Rudy Giuliani: The Combover Years


Phil Klein of the American Spectator links to a cache of great old interviews with U.S. Attorney Giuliani. I've seen the interviews for an upcoming piece I'm writing on Rudy, and they can be a slog, but Klein sums up the best bits.

Giuliani offers his philosophy of criminal justice in the context of the passage of a major crime bill that year. On the hot button issues of the day, he says he supports capital punishment, but also waiting periods and background checks for purchasing guns. Much of the discussion centers around his belief that the justice system had drifted too far in the direction of protecting the accused and convicted, to the detriment of victims of crime. "I think we've moved away from the model of America that most of us grew up with 20, 30, years ago, which is one where we emphasize individual responsibility," he said in the first interview. He later adds: "I consider myself a very firm believer in due process, and a libertarian in that sense, but I think we became almost stupid in our excessiveness in the way in which we were protecting, overprotecting the rights of people, to the disadvantage of other people."
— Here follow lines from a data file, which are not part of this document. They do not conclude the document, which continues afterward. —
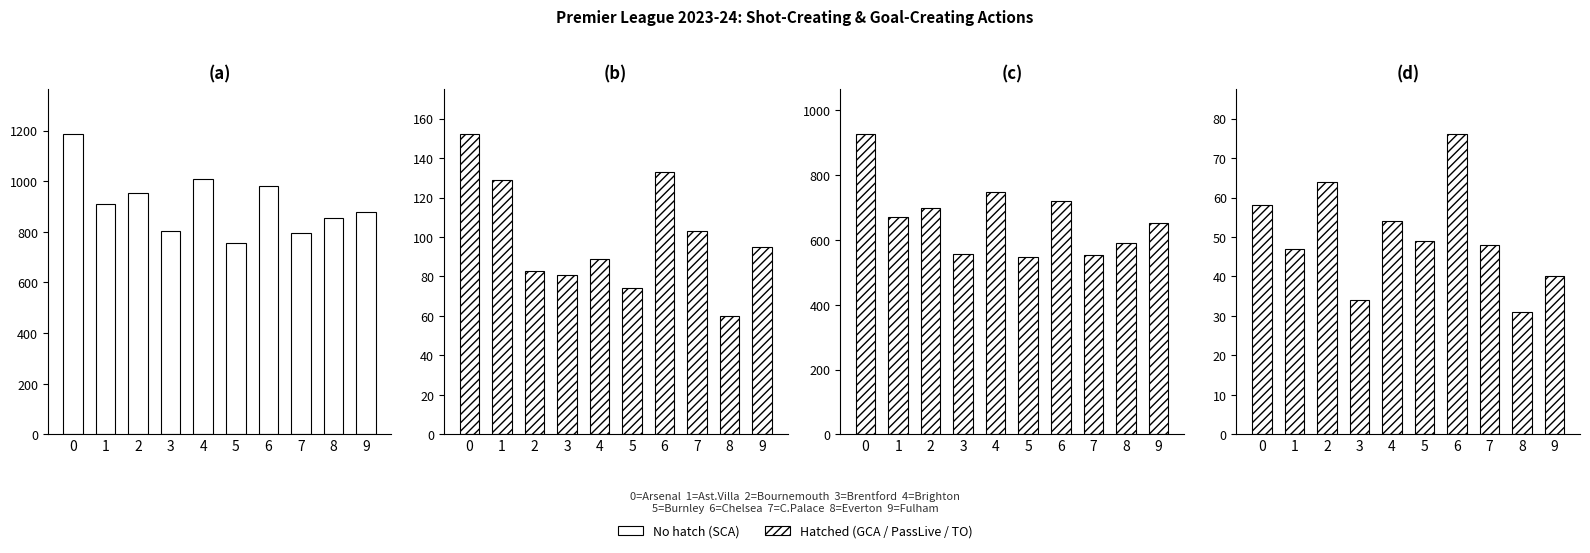

Reading right to left, what are all the values shown in this chart?

a: 9=877	8=854	7=794	6=980	5=757	4=1010	3=804	2=952	1=912	0=1185
b: 9=95	8=60	7=103	6=133	5=74	4=89	3=81	2=83	1=129	0=152
c: 9=652	8=592	7=554	6=720	5=549	4=749	3=557	2=700	1=670	0=926
d: 9=40	8=31	7=48	6=76	5=49	4=54	3=34	2=64	1=47	0=58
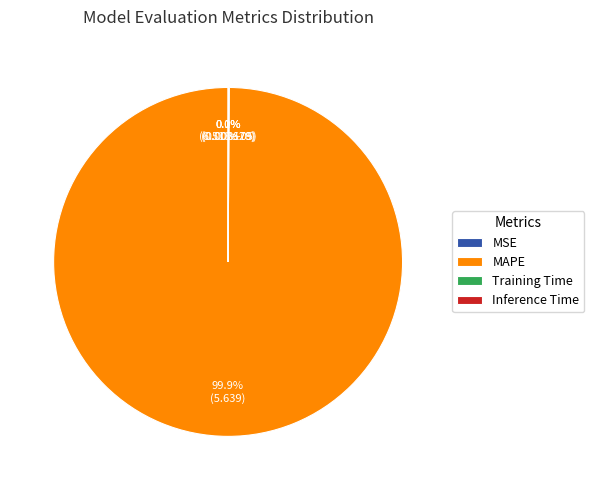

Is it true that MAPE is 100% of the pie?

True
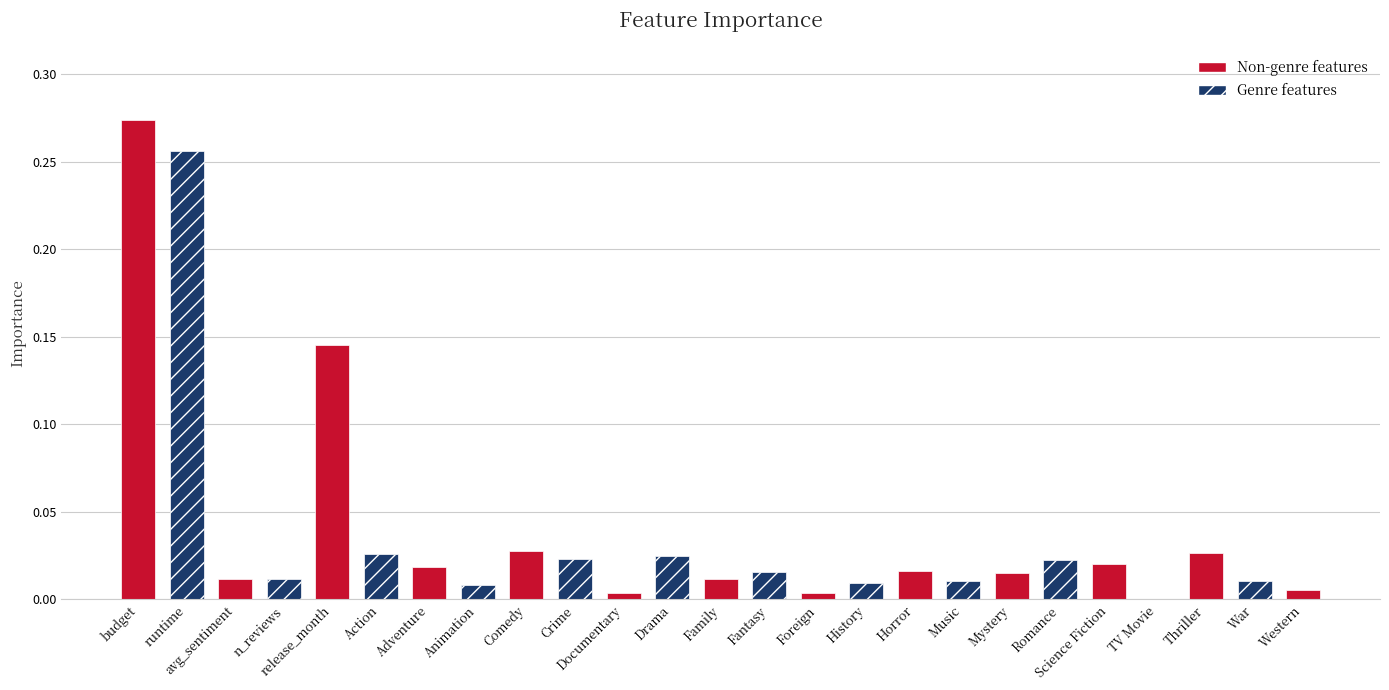

What is the sum of all values?

1.0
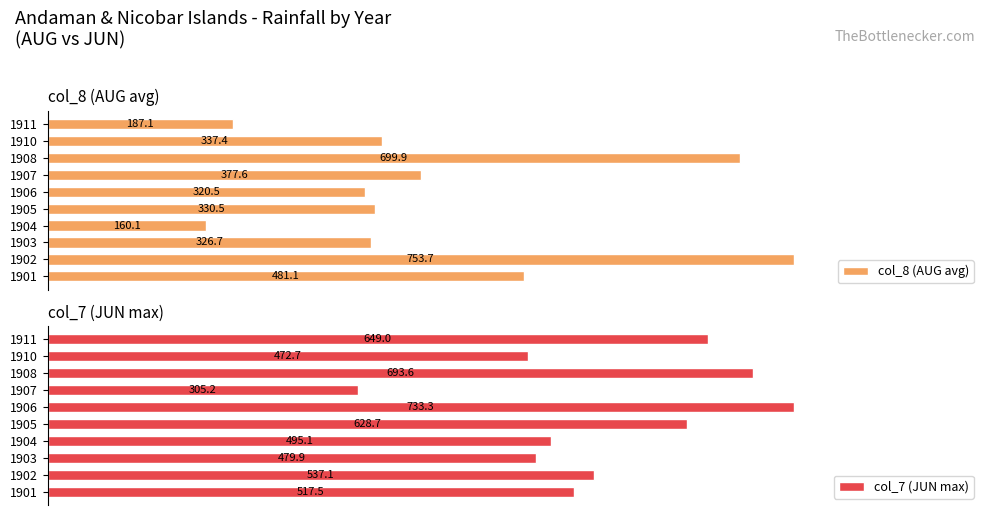

What is the average value of the col_8 (AUG avg) series?

397.5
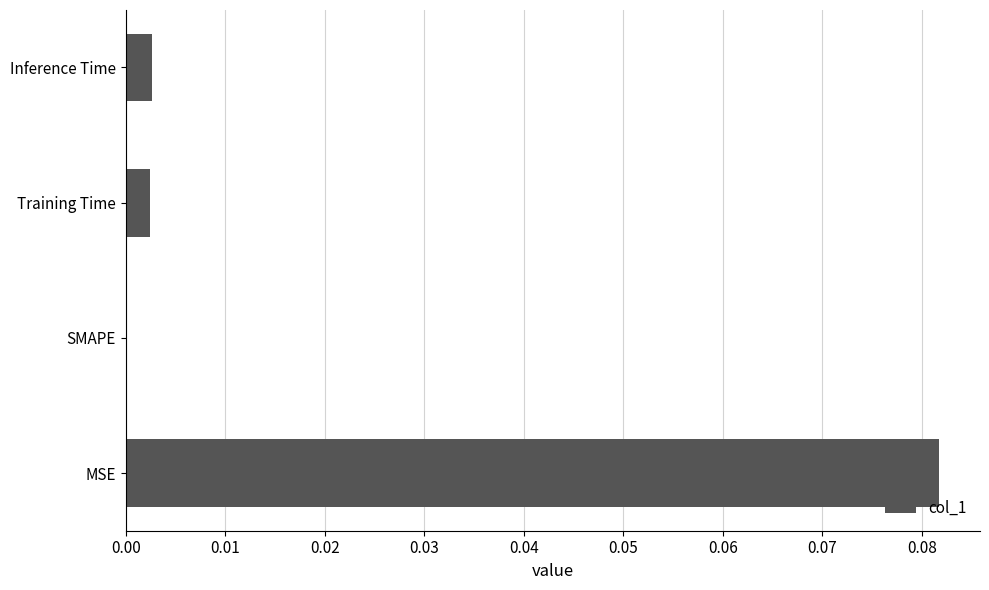

Is it true that the value at MSE is 0.0?

False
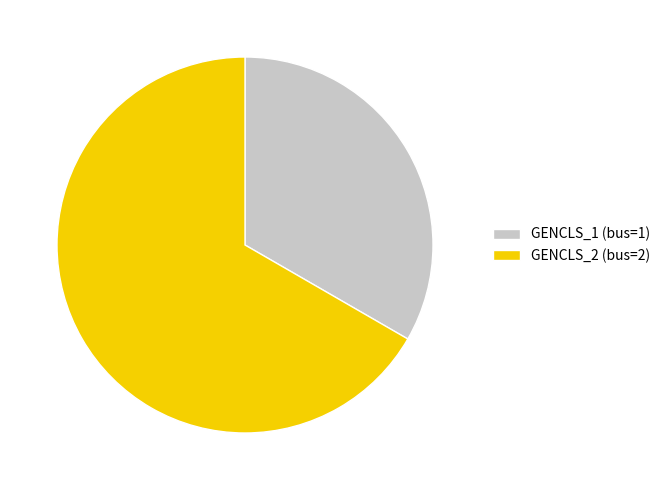

Is the sum of GENCLS_1 (bus=1) and GENCLS_2 (bus=2) greater than half?

Yes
I don't think Giuliani has moved that position in 23 years. This is the cornerstone of his philosophy: For liberty to thrive, you need to dramatically empower the state and the legal system. Criminals and would-be criminals should have less freedom in order for the rest of us to enjoy our freedoms. This is the framework he's applied to basically every issue up to and including "the terrorists' war against us." When it comes to that, as one Republican senator said during the debate on wiretapping, "free speech doesn't mean much if you're dead."

Incidentally, this is one reason Giuliani's popularity hasn't really faded in the six years since 9/11 or in the heat of the GOP primary: This philosophy has always been popular among a certain segment of the American electorate and a large chunk of the GOP.